And the point is…?

Years ago the singer Sting crooned, “I’m an alien, I’m a legal alien, I’m an Englishman in New York.”  Then he went on to whine about feeling like an alien in New York City.  (Hell, Sting — New York even does that to native U.S. citizens, so chill, will yuh?)

Duh.  I mean, really.  If you’re not in your home country, you’re not home.  No use whining about it.

To take the same point to an extreme, over the weekend the Chicago Tribune told us the story of a gravely-ill illegal alien who “just wanted the pain to stop” and stole another woman’s identity in order to get extensive medical care.  The illegal eventually went back to her home country, Mexico, presumably to die; the woman whose identity she stole is in jail here in the U.S.; whether or not she will be held liable for the bills was a question not answered.  I’m sure the government, which paid for the illegal’s care believing she was someone else, will be stupid enough to do that.
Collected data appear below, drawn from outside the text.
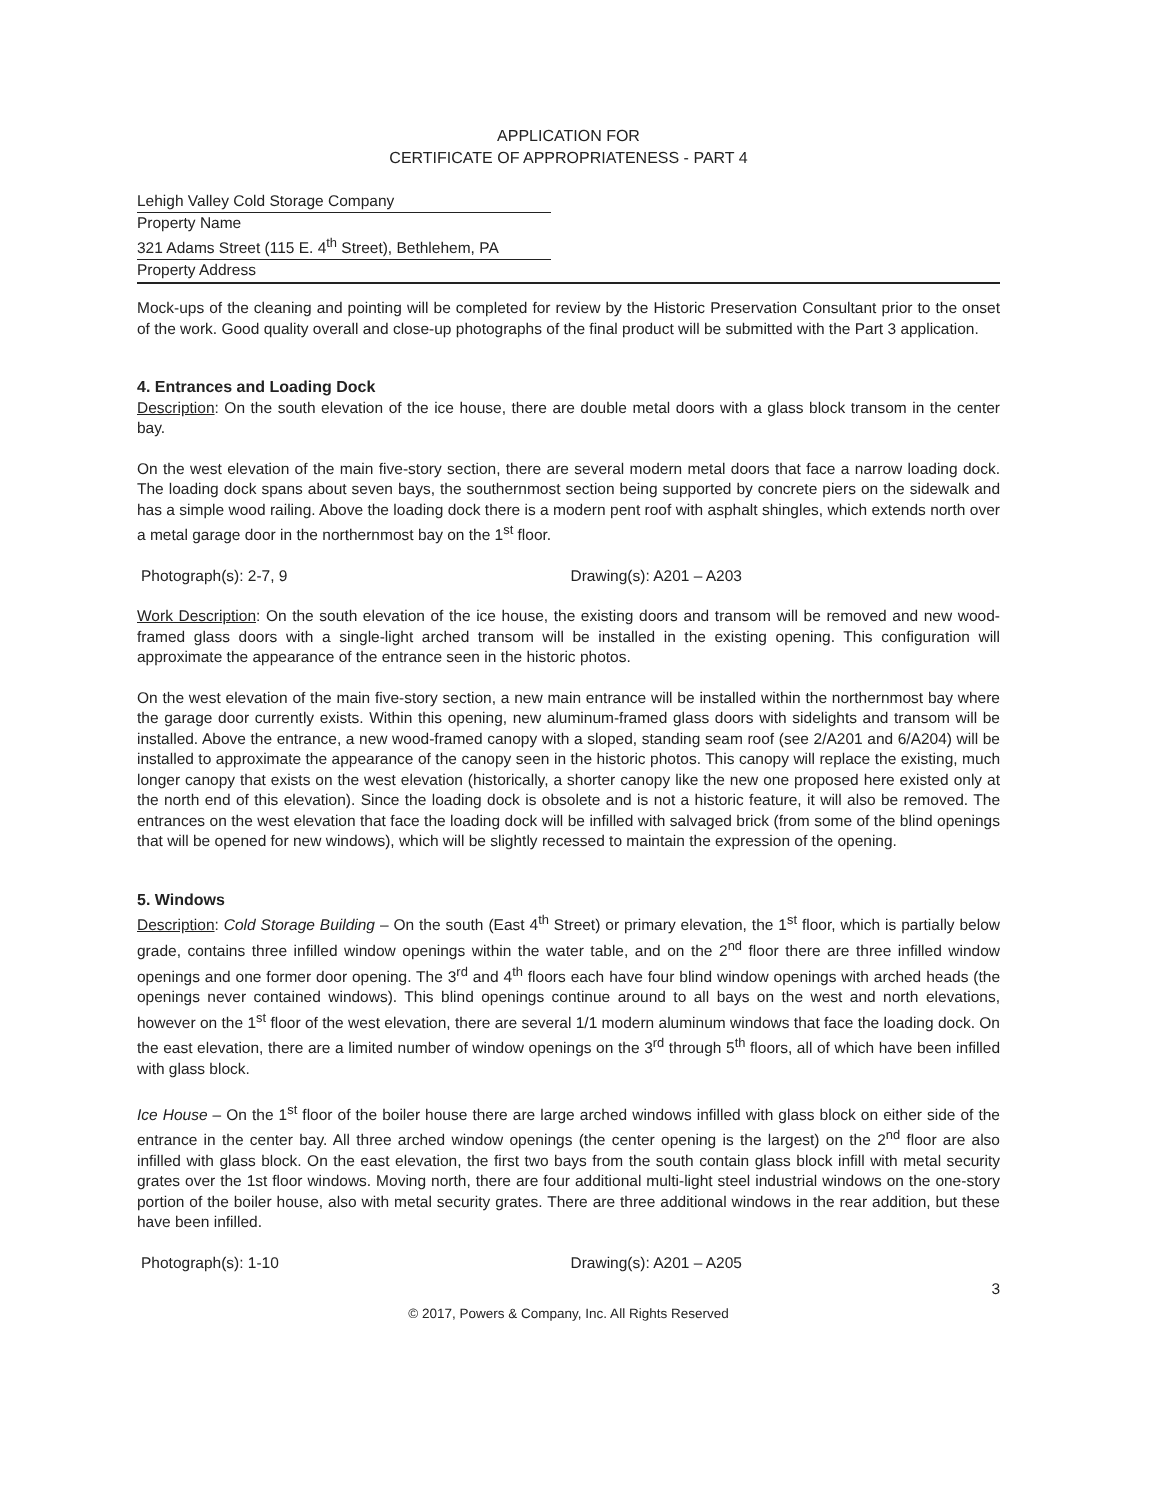APPLICATION FOR
CERTIFICATE OF APPROPRIATENESS - PART 4
Lehigh Valley Cold Storage Company
Property Name
321 Adams Street (115 E. 4<sup>th</sup> Street), Bethlehem, PA
Property Address
Mock-ups of the cleaning and pointing will be completed for review by the Historic Preservation Consultant prior to the onset of the work. Good quality overall and close-up photographs of the final product will be submitted with the Part 3 application.
4. Entrances and Loading Dock
Description: On the south elevation of the ice house, there are double metal doors with a glass block transom in the center bay.
On the west elevation of the main five-story section, there are several modern metal doors that face a narrow loading dock. The loading dock spans about seven bays, the southernmost section being supported by concrete piers on the sidewalk and has a simple wood railing. Above the loading dock there is a modern pent roof with asphalt shingles, which extends north over a metal garage door in the northernmost bay on the 1<sup>st</sup> floor.
Photograph(s): 2-7, 9 Drawing(s): A201 – A203
Work Description: On the south elevation of the ice house, the existing doors and transom will be removed and new wood-framed glass doors with a single-light arched transom will be installed in the existing opening. This configuration will approximate the appearance of the entrance seen in the historic photos.
On the west elevation of the main five-story section, a new main entrance will be installed within the northernmost bay where the garage door currently exists. Within this opening, new aluminum-framed glass doors with sidelights and transom will be installed. Above the entrance, a new wood-framed canopy with a sloped, standing seam roof (see 2/A201 and 6/A204) will be installed to approximate the appearance of the canopy seen in the historic photos. This canopy will replace the existing, much longer canopy that exists on the west elevation (historically, a shorter canopy like the new one proposed here existed only at the north end of this elevation). Since the loading dock is obsolete and is not a historic feature, it will also be removed. The entrances on the west elevation that face the loading dock will be infilled with salvaged brick (from some of the blind openings that will be opened for new windows), which will be slightly recessed to maintain the expression of the opening.
5. Windows
Description: Cold Storage Building – On the south (East 4<sup>th</sup> Street) or primary elevation, the 1<sup>st</sup> floor, which is partially below grade, contains three infilled window openings within the water table, and on the 2<sup>nd</sup> floor there are three infilled window openings and one former door opening. The 3<sup>rd</sup> and 4<sup>th</sup> floors each have four blind window openings with arched heads (the openings never contained windows). This blind openings continue around to all bays on the west and north elevations, however on the 1<sup>st</sup> floor of the west elevation, there are several 1/1 modern aluminum windows that face the loading dock. On the east elevation, there are a limited number of window openings on the 3<sup>rd</sup> through 5<sup>th</sup> floors, all of which have been infilled with glass block.
Ice House – On the 1<sup>st</sup> floor of the boiler house there are large arched windows infilled with glass block on either side of the entrance in the center bay. All three arched window openings (the center opening is the largest) on the 2<sup>nd</sup> floor are also infilled with glass block. On the east elevation, the first two bays from the south contain glass block infill with metal security grates over the 1st floor windows. Moving north, there are four additional multi-light steel industrial windows on the one-story portion of the boiler house, also with metal security grates. There are three additional windows in the rear addition, but these have been infilled.
Photograph(s): 1-10 Drawing(s): A201 – A205
3
© 2017, Powers & Company, Inc. All Rights Reserved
To my eye, this is a case where everyone is wrong and no one is right.  That’s all I got out of reading the story; I don’t even know what the intention of the article was.  Were we supposed to feel sorry for the gravely-ill illegal for everything that’s happened to her (she left Mexico and her children and entered the U.S. illegally after being beaten almost to death by her boyfriend, who turned out to be involved with a drug cartel, then found out she had cancer).  Are we supposed to feel sorry for the woman whose identity she stole?  She was barely mentioned.  Are we supposed to bemoan the fact that our public healthcare system, or lack of it, failed to save the life of this woman at taxpayers’ expense, when legal residents of the U.S. are going without healthcare because of the cost of the private insurance most of us have to rely on?  Are we supposed to feel sorry for the children she left behind in Mexico?  Are we simply supposed to be amazed at how many catastrophically wrong things can happen in a single life story?  What the hell is the point?

To put it another way, yes, there is a problem here.  But whose problem is it, and why should we be hearing about it?  Those questions were not answered in any way; the article was just there.  Because it was just there, it was useless and probably had the opposite of what I’m imagining was the intended effect: we were probably supposed to feel sorry for this poor woman and her plight, and angry with the system for driving her to crime in order to get treatment.  Instead, I’m imagining a lot of people who pay huge premiums for their own health insurance are angry at finding out about abuses of the system of this magnitude.

A few pages later (or was it before..), some columnist was sniping something to the effect that if “we kill each other to live (meaning human embryos), what does that say about us?”

To that columnist I say, read your own bleeping newspaper and try to make sense of it all.  You’ll be wracking your brains for a long time because it doesn’t make sense. 

Giving free healthcare to the illegal alien who has the best Queen for a Day story doesn’t work if millions of legal residents are doing without because they can’t pay for the healthcare that most of us use, which definitely isn’t free.  Who tugs at your heartstrings more?  Who should? 

And this embryo commentary was not only deeply ironic, being as it was in the same edition as the illegal’s story, but it had no business being in any newspaper at all.  All this kind of “pro life” is about is seed-saving.  It has nothing to do with women and children or the actual business of everyday living.  If you doubt what I’m saying, note that most of the seed-saving commentaries are made by men, as was this one.  (Also consider that at the real extreme of seed-saving, we have the Octomom.  That’s what it can lead to.  So be careful, Mr. Columnist, what you wish for.)

But, back to my point:  what was extraordinary was seeing two ends of the same extremist coin in the same newspaper on the same day.  On one page they appeared to be bemoaning the impending death of a woman who broke the law and then broke the law again — which is not to say she deserves to die; it is only to say that she is not a very sympathetic figure.  Then the other page, the one with the embryo-hugger’s column, left you wondering just what the columnist would have thought of this woman if her life had been able to be saved by an embryonic stem-cell transplant.  Probably not much. 

It proves my idea that extremists are, once you strip them of labels, all the same — all they have is knee-jerk reactions (which are, ironically, often basically the same reactions), but no solutions.  Worse, they expect the rest of us to have the same knee-jerk reactions.  If we don’t, then the bullying starts. 

Even Sting seems to be guilty.  He probably thought he was making a statement and we’d just nod in agreement.  Instead, some of us have been sitting out here for years occasionally wondering what the hell he was whining about whenever we hear that song on the radio.  He’d likely be astounded if he ever found out.